Lanjutkan berita tentang protes guru di Meksiko menjelang Piala Dunia 2026, mulai setelah kalimat terakhirnya.

= Kutipan untuk Dibaca =
· · ·
Meksiko, GPriority.co.id – Menjelang bergulirnya Piala Dunia 2026, Meksiko menghadapi gelombang protes besar dari ribuan guru.
Mereka menilai pemerintah Meksiko lebih memprioritaskan penyelenggaraan ajang sepak bola terbesar di dunia tersebut dibandingkan kesejahteraan tenaga pendidik dan sektor pendidikan.
Dilansir dari NDTV Sports, aksi unjuk rasa dipimpin oleh Coordinadora Nacional de Trabajadores de la EducaciĂłn (CNTE), serikat guru terbesar di Meksiko yang selama beberapa pekan terakhir menggelar demonstrasi massal di Mexico City.
Mereka menuntut kenaikan gaji yang signifikan, reformasi sistem pensiun, serta peningkatan investasi pendidikan. Para guru bahkan mengancam akan melakukan mogok nasional selama Piala Dunia berlangsung jika tuntutan mereka tidak dipenuhi.
Ketegangan meningkat setelah Presiden Claudia Sheinbaum hanya menyetujui kenaikan gaji sekitar 9 hingga 10 persen. Angka tersebut jauh dari tuntutan CNTE yang meminta kenaikan hingga 100 persen dari gaji pokok.
Serikat guru beralasan bahwa pendapatan mereka saat ini tidak lagi sebanding dengan biaya hidup yang terus meningkat.
Dalam demonstrasi yang berlangsung pada Hari Guru Nasional, ribuan anggota CNTE turun ke jalan sambil membawa berbagai spanduk bernada kritik terhadap pemerintah. Salah satu pesan yang paling banyak mendapat perhatian berbunyi, “Pendidikan bukan prioritas, tetapi bisnis miliaran dolar dari Piala Dunia adalah prioritas.”
Pernyataan tersebut mencerminkan kekecewaan para guru terhadap besarnya anggaran dan perhatian yang diberikan pemerintah untuk menyukseskan Piala Dunia 2026.
Sekretaris Jenderal CNTE wilayah Mexico City, Pedro Hernández, juga melontarkan kritik keras terhadap penyelenggaraan turnamen tersebut.
· · ·
Item dataset tersimpan:
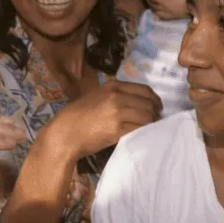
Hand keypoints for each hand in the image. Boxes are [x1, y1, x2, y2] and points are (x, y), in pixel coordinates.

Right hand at [46, 80, 161, 160]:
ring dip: (150, 124)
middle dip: (154, 113)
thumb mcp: (96, 96)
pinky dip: (143, 133)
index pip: (145, 90)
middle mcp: (117, 96)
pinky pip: (138, 130)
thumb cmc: (78, 116)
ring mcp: (117, 113)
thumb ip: (115, 95)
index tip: (158, 107)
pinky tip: (141, 136)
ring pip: (146, 117)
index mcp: (113, 86)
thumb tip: (137, 102)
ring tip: (148, 129)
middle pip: (148, 103)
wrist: (65, 133)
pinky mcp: (117, 130)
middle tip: (154, 121)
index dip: (155, 100)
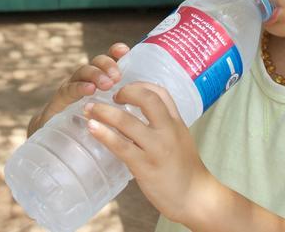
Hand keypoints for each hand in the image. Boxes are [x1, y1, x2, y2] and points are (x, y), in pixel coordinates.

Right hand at [27, 43, 129, 135]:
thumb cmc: (91, 128)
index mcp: (100, 80)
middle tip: (117, 76)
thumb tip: (147, 105)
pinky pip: (70, 89)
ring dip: (96, 74)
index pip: (108, 60)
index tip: (124, 50)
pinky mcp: (60, 100)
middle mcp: (86, 79)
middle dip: (108, 64)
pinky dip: (80, 87)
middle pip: (97, 62)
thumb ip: (126, 109)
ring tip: (107, 84)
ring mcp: (72, 87)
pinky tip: (89, 90)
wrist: (57, 141)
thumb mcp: (111, 115)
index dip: (115, 52)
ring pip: (84, 71)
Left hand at [83, 82, 213, 225]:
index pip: (161, 93)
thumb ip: (163, 126)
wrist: (196, 199)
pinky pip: (120, 145)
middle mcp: (168, 131)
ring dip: (103, 112)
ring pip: (126, 121)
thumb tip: (139, 116)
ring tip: (88, 109)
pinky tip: (92, 128)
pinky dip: (104, 134)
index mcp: (176, 123)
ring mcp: (156, 148)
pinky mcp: (145, 166)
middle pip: (146, 99)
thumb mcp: (180, 140)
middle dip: (124, 91)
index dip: (140, 85)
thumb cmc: (185, 171)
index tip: (125, 88)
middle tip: (108, 96)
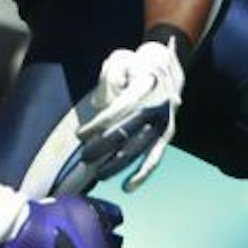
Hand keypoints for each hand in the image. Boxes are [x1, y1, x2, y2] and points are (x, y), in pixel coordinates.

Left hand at [74, 38, 185, 190]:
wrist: (166, 66)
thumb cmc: (136, 64)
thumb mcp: (120, 60)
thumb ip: (108, 80)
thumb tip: (99, 107)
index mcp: (147, 87)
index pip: (120, 110)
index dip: (99, 124)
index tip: (80, 135)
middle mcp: (158, 107)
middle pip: (128, 132)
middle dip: (104, 147)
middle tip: (84, 158)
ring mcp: (165, 123)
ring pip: (140, 149)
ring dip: (118, 164)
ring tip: (98, 175)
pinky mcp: (167, 134)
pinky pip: (154, 157)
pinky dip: (142, 173)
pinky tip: (128, 187)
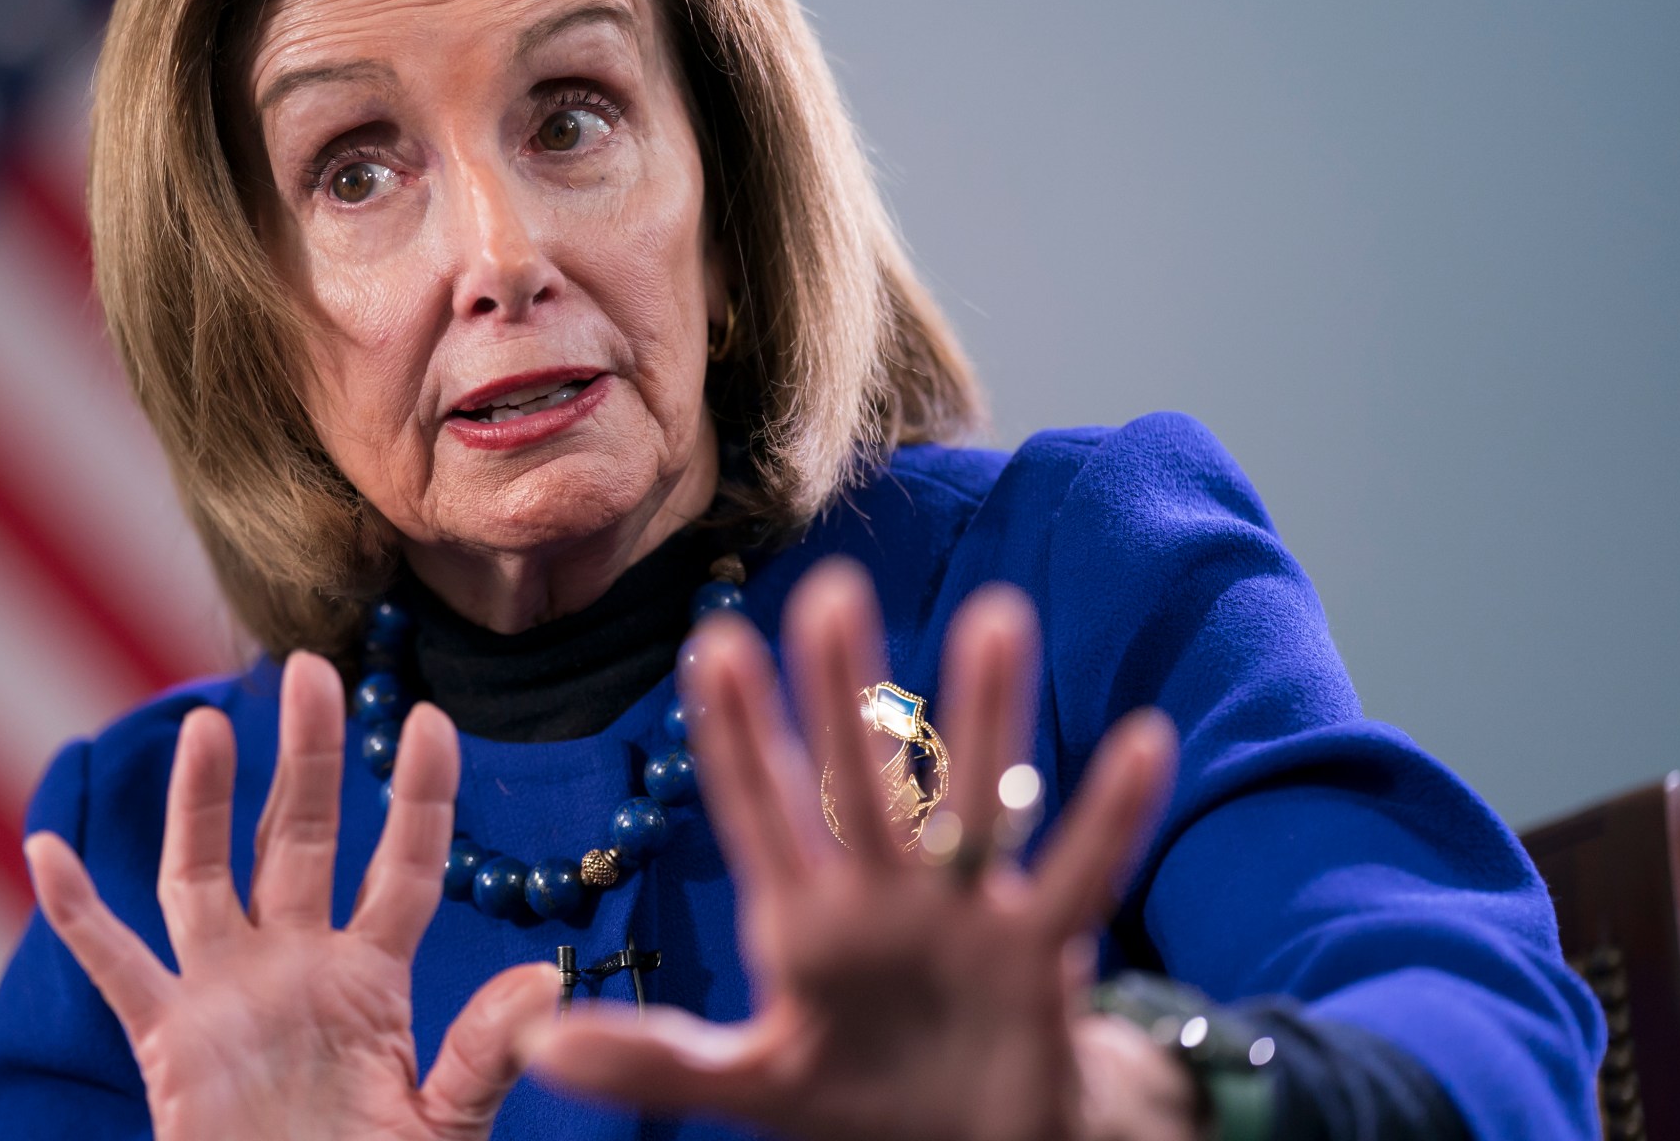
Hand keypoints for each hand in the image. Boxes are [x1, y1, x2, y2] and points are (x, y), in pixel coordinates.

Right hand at [26, 653, 551, 1140]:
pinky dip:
· · ·
= Hasil Latihan =
“Kami tidak mengancam. Kami akan hadir di Piala Dunia yang menguntungkan para miliarder itu,” tegasnya yang menunjukkan bahwa serikat guru berencana memanfaatkan sorotan global Piala Dunia untuk menyuarakan tuntutan mereka.
Sementara itu, guru asal Zacatecas, Filiberto Fraustro Orozco, menegaskan bahwa para pendidik tidak akan menghentikan perjuangan mereka.
“Kami menuntut pemerintah memenuhi seluruh tuntutan kami,” ungkapnya.
Ia juga mengungkapkan bahwa terdapat kesepakatan internal untuk menggelar mobilisasi yang lebih besar selama Piala Dunia berlangsung.
Protes CNTE telah menyebabkan penutupan sejumlah jalan utama, mengganggu aktivitas ekonomi, dan memaksa pemerintah meningkatkan pengamanan menjelang laga pembuka Piala Dunia.
Di sisi lain, pemerintah menegaskan tetap membuka ruang dialog, namun mengakui keterbatasan anggaran untuk memenuhi seluruh tuntutan serikat guru.
Dengan jutaan wisatawan diperkirakan datang ke Meksiko selama Piala Dunia 2026, ancaman mogok nasional dari para guru berpotensi menjadi tantangan serius yang dapat membayangi pesta sepak bola terbesar dunia tersebut.